Helen Gott was a 20-year-old senior who would be graduating from Syracuse in one month with degrees in political science and journalism, and Ernie Davis...well, he was a handsome, 23-year-old former Syracuse football star—the first black player to be voted the Heisman Trophy—who was two weeks away from dying of leukemia in a hospital in Cleveland. Of course, Ernie never let on to Helen how sick he was, never in all the Sunday phone calls or throughout the days they shared or in the letters he sent to her.
"He would have really, really hated for me to feel sorry for him," she says now. "He didn't know I knew how sick he was. He would never want me to worry." She understood by then how grave his condition was, as everyone who knew him understood.

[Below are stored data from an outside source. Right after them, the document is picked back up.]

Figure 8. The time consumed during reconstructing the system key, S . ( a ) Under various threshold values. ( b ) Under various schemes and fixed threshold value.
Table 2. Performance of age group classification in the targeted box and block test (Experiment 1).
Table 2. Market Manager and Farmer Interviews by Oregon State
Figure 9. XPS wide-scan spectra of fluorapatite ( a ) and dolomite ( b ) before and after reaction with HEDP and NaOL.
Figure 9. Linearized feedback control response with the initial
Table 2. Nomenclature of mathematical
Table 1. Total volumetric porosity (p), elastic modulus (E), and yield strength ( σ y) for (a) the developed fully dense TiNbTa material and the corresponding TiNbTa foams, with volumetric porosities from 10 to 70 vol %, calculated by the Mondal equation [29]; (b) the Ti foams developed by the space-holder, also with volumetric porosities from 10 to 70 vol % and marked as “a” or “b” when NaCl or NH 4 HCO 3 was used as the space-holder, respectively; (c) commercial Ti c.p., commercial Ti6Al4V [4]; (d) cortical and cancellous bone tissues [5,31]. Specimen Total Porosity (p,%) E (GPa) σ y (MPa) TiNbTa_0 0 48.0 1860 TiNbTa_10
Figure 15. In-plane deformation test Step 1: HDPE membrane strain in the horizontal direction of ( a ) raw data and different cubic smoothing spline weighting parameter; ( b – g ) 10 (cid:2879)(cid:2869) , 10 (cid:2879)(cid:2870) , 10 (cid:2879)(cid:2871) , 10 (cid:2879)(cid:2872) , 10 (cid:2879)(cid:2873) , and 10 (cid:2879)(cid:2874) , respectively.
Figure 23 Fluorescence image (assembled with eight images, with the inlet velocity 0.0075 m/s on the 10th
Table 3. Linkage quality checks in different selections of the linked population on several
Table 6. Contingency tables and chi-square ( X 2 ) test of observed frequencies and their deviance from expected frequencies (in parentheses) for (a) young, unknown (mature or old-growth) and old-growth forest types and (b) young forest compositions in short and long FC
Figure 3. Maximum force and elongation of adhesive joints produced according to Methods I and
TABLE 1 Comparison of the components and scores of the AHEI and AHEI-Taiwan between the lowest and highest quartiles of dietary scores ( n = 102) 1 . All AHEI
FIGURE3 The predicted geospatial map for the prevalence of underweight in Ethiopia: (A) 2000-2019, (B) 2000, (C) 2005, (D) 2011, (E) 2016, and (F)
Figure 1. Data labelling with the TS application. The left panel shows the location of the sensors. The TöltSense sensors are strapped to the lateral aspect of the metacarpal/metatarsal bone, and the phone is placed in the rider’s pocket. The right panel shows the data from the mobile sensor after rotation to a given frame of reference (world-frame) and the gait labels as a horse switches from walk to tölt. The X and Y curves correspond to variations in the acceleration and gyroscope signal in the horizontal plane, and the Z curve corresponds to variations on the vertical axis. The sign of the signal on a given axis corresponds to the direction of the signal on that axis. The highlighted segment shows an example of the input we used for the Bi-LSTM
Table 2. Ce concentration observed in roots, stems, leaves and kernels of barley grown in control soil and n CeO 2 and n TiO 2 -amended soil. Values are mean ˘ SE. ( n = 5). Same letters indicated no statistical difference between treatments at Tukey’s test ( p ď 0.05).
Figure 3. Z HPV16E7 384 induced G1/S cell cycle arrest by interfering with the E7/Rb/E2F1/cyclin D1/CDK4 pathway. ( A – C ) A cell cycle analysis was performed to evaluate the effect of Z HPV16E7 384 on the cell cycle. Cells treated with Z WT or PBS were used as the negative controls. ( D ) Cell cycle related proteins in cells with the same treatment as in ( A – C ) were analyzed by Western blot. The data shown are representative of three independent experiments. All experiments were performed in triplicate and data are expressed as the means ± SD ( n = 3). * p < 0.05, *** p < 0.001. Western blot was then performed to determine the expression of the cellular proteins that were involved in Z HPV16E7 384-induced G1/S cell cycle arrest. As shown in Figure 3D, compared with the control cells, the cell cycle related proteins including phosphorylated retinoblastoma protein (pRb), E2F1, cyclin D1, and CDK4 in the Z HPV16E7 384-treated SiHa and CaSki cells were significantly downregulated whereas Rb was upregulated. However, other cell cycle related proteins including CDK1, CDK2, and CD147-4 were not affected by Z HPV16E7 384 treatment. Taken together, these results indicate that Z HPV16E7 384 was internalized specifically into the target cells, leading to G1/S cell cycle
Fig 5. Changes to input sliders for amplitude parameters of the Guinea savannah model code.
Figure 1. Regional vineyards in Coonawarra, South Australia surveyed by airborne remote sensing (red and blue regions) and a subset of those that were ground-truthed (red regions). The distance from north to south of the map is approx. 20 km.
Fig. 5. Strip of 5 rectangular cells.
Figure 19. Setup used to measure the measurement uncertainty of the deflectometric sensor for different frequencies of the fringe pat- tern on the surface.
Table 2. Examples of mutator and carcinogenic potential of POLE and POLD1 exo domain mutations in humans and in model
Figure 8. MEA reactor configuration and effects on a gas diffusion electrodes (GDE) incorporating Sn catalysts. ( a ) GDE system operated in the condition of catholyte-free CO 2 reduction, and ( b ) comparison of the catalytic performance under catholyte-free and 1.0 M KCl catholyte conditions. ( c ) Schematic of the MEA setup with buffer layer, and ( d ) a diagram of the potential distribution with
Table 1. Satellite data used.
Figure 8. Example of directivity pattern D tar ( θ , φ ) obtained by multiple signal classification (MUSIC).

He had the rarest, deadliest form of the blood disease, but that night in Syracuse was the first time she contemplated a life without him. Seen through the candlelight, as she still sees him now, he seemed sadder and quieter than she had ever known him, and then the waiter appeared and Davis ordered chicken livers for dinner.
"Why are you ordering that?" Helen asked.
"The doctor told me to eat this because it's good for my blood," he said. Her eyes filled, but she averted her glance, and he did not notice.
"I had this feeling of overwhelming sadness," she says. "He was trying to do all the right things. He'd never ordered chicken livers before. I was just feeling sad at dinner because I knew the chicken livers were not going to help, but he was being so conscientious about doing what the doctor told him to do, with the hope that whatever he could do would help. He was always upbeat. He never talked about anything being terminal. He always sounded like everything would be cleared up. Sitting there with him, for the first time I was thinking there was the possibility that he was going to die...."
Theirs had been a long, sweet romance, one in which they shared his final year of glory as a running back at Syracuse, when he was spinning and double-clutching through autumn's Saturday afternoons in Archbold Stadium, carrying the great Jim Brown's old number, 44, from one All-America team to the next, and breaking nearly all of Brown's school records on the way. Davis's final season in college, 1961, came in the first year of President John F. Kennedy's administration, as Martin Luther King Jr. was marching in the South and an inchoate civil rights movement was beginning to spread across the land.
On Dec. 4, the day Davis accepted the Heisman in ceremonies at the Downtown Athletic Club in New York City. President Kennedy happened to be visiting in Manhattan. Learning that Davis was in town, Kennedy asked to meet him. The two men shook hands outside the Grand Ballroom at the Waldorf-Astoria. Later that afternoon, a beaming Davis, seeing Syracuse coach Ben Schwartzwalder, went floating toward him through a crowd.
"Put 'er there, Coach," Davis said. "Shake the hand that shook hands with President Kennedy!"